Lew goes on to explore why the sukkah brings us joy. He suggests different reasons:
2) "Perhaps this is because Sukkot is the holiday of the fall harvest ....
3) "Or perhaps this special joy we feel at Sukkot is cathartic joy, a joy in direct proportion to the anxiety of the High Holidays. ...
4) "So now we sit flush with the world, in a 'house' that calls attention to the fact that it gives us no shelter. It is not really a house. It is the interrupted idea of a house, a parody of a house. According to Jewish law, this booth we must dwell in for seven days needs only to have closed walls on two and a half sides, and we must be able to see the stars through the organic material - the leaves and branches - that constitute the roof. This is not a house; it is the bare outline of a house. It is like that architectural feature called the broken pediment, the notch in the roofline of the facade of a house which leaves the mind to complete the line, and thus implants the idea of a line in the mind even more forcefully than an unbroken line would. So it is that the sukkah, with its broken lines, its open roof, its walls that don't quite surround us, calls the idea of the house to mind more forcefully than a house itself might do.

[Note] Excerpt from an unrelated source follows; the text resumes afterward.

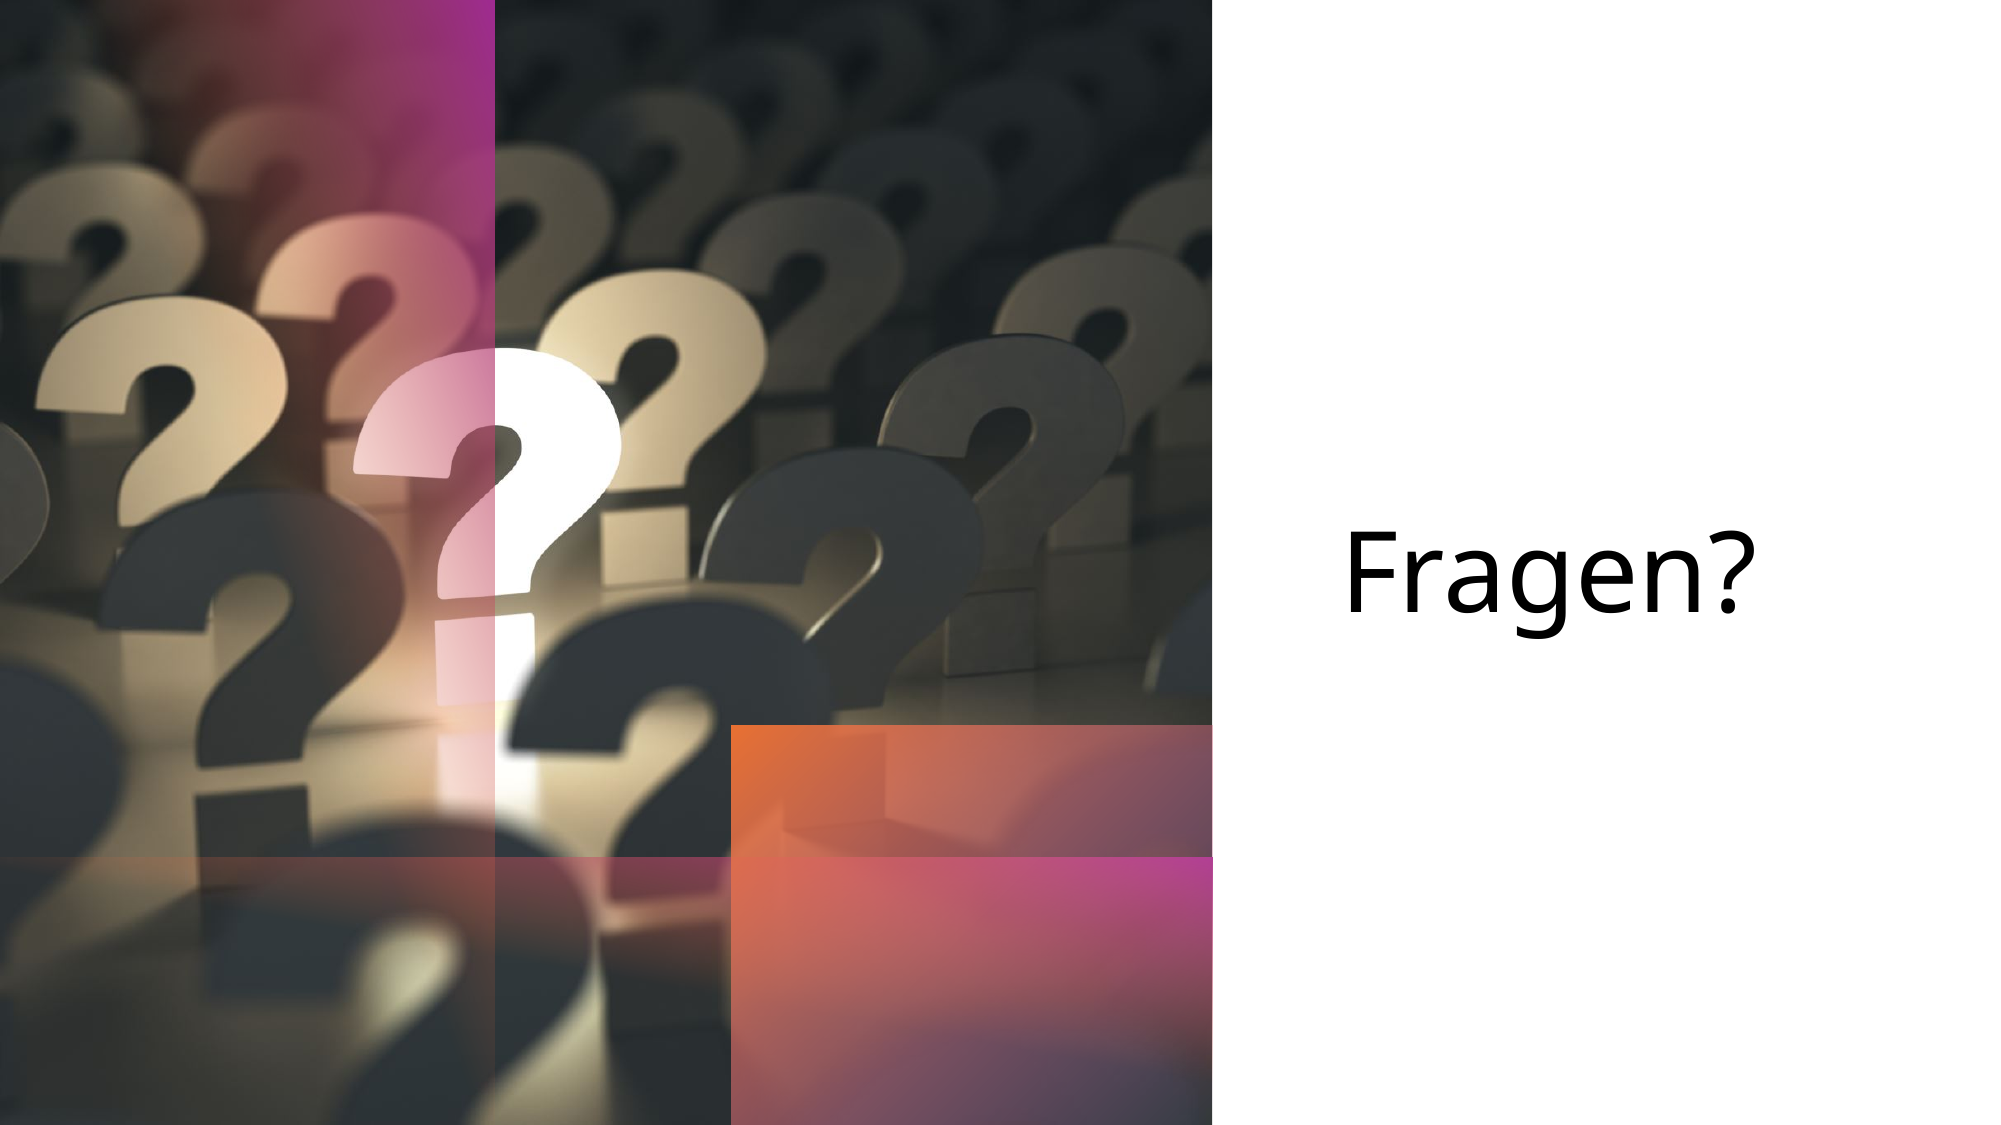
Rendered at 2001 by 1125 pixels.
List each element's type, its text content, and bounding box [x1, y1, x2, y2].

picture [0, 0, 1213, 1125]
list Fragen? [1325, 507, 1879, 1074]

5a) "And it exposes the idea of a house as an illusion. The idea of the house is that it gives us security, shelter, haven from the storm. But no house can really offer us this. No building of wood and stone can ever afford us protection from the disorder that is always lurking all around us. No shell we put between us and the world can ever really keep us secure from it. And we know this. We never really believed in this illusion. That's why we never felt truly secure in it.
5b) In the sukkah, a house that is open to the world, a house that freely acknowledges that it cannot be the basis of our security, we left go of this need. The illusion of protection falls away, and suddenly we are flush with our life, feeling our life, following our life, doing its dance, one step after another.

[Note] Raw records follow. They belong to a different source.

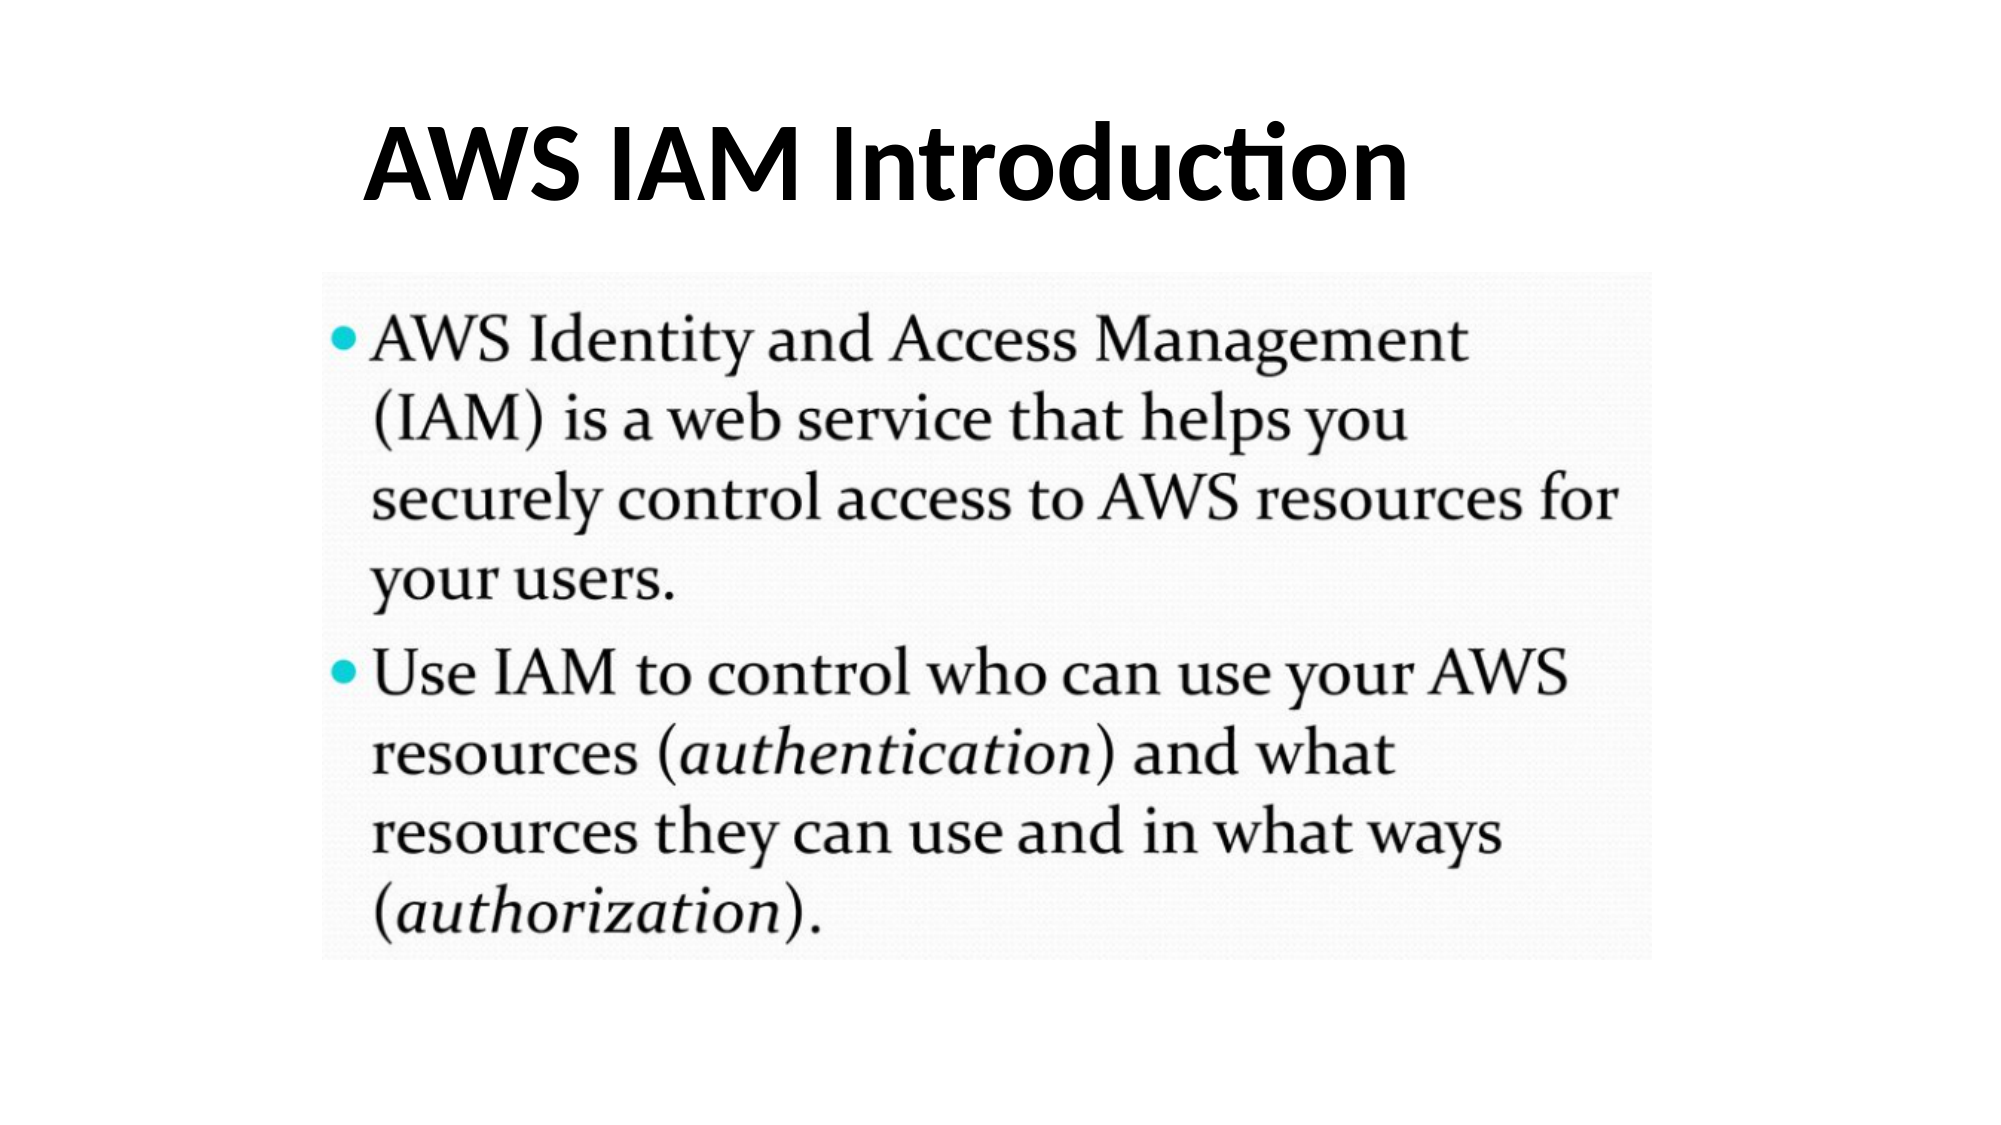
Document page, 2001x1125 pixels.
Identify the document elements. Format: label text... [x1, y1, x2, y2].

picture [322, 272, 1652, 960]
text_box AWS IAM Introduction [349, 80, 1620, 231]
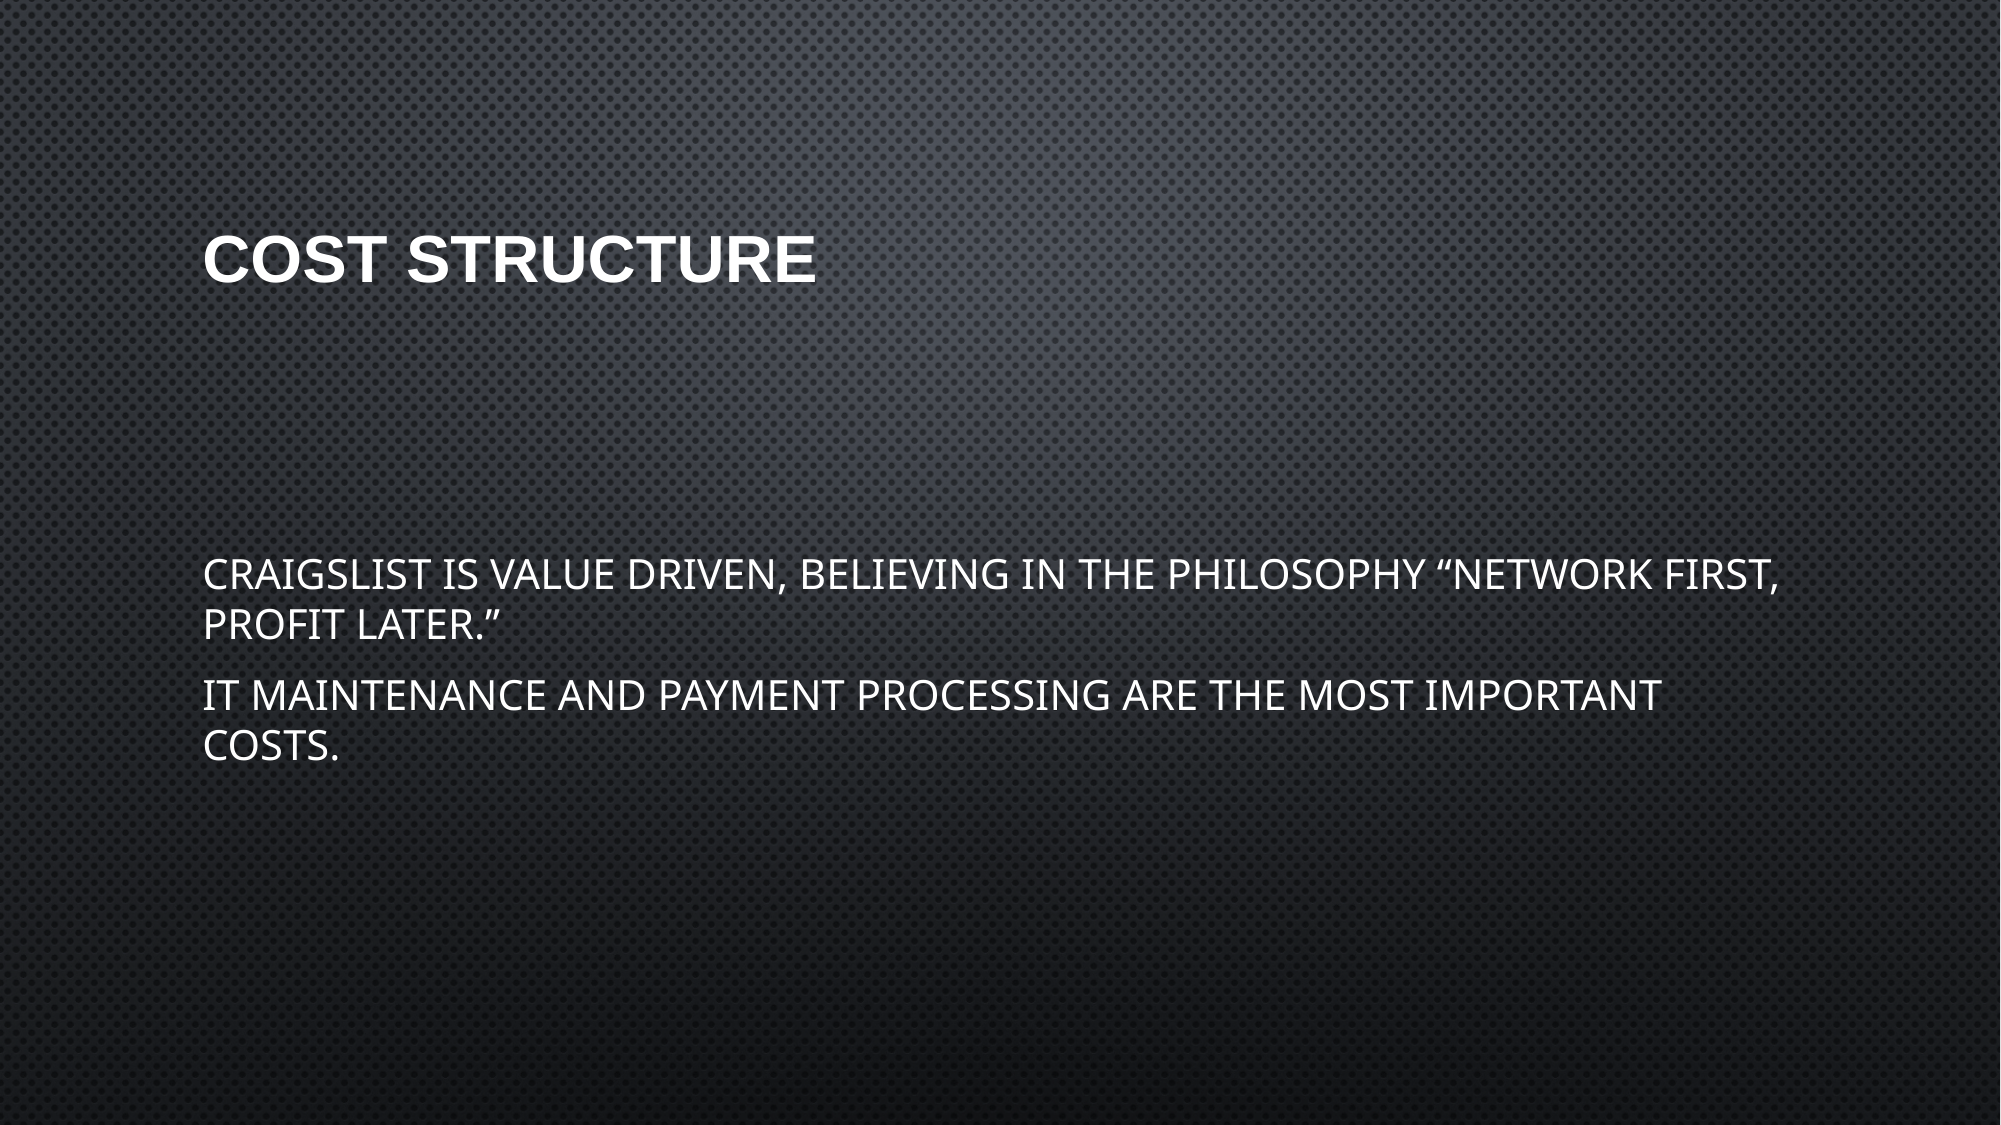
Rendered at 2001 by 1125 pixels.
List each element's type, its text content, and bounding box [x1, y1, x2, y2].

5c) And when we speak of joy here, we are not speaking of fun. Joy is a deep release of the should, and it includes death and pain. Joy is any feeling fully felt, any experience we give our whole being to. We are conditioned to choose pleasure and to reject plan, but the truth is, any moment of our life fully inhabited, any feeling fully felt, any immersion in the full depth of life, can be the source of deep joy.
6) [But] once a year, after several months of reconnection with the emptiness at the core [of form], we leave the formal world behind. We sit in a house that is only the idea of a house, a house that calls attention tot he illusory nature of all houses.
7) And there is joy in this, a joy born of the realization that nothing can protect us. Nothing can save us from death, so it's no use defending ourselves. We may as well give up, and there's a wonderful release in this giving up.
מי שעשה זה עני יכול לעשותו עשיר ומי שעשה לזה עשיר יכול לעשותו עני
Vayikra Rabbah Behar 34:4
The One who made this person poor can make him rich, and the One who made this one rich can make him poor.
As you think about your life, your home, your work -
1. What gives you a sense of security?
2. What would it take to make you feel vulnerable?
And as we think about the themes and lessons of Sukkot -
3. What do we do with feelings of impermanence and vulnerability?
4. What can we do if we challenge assumptions, false narratives, and break through these illusions of stability and security?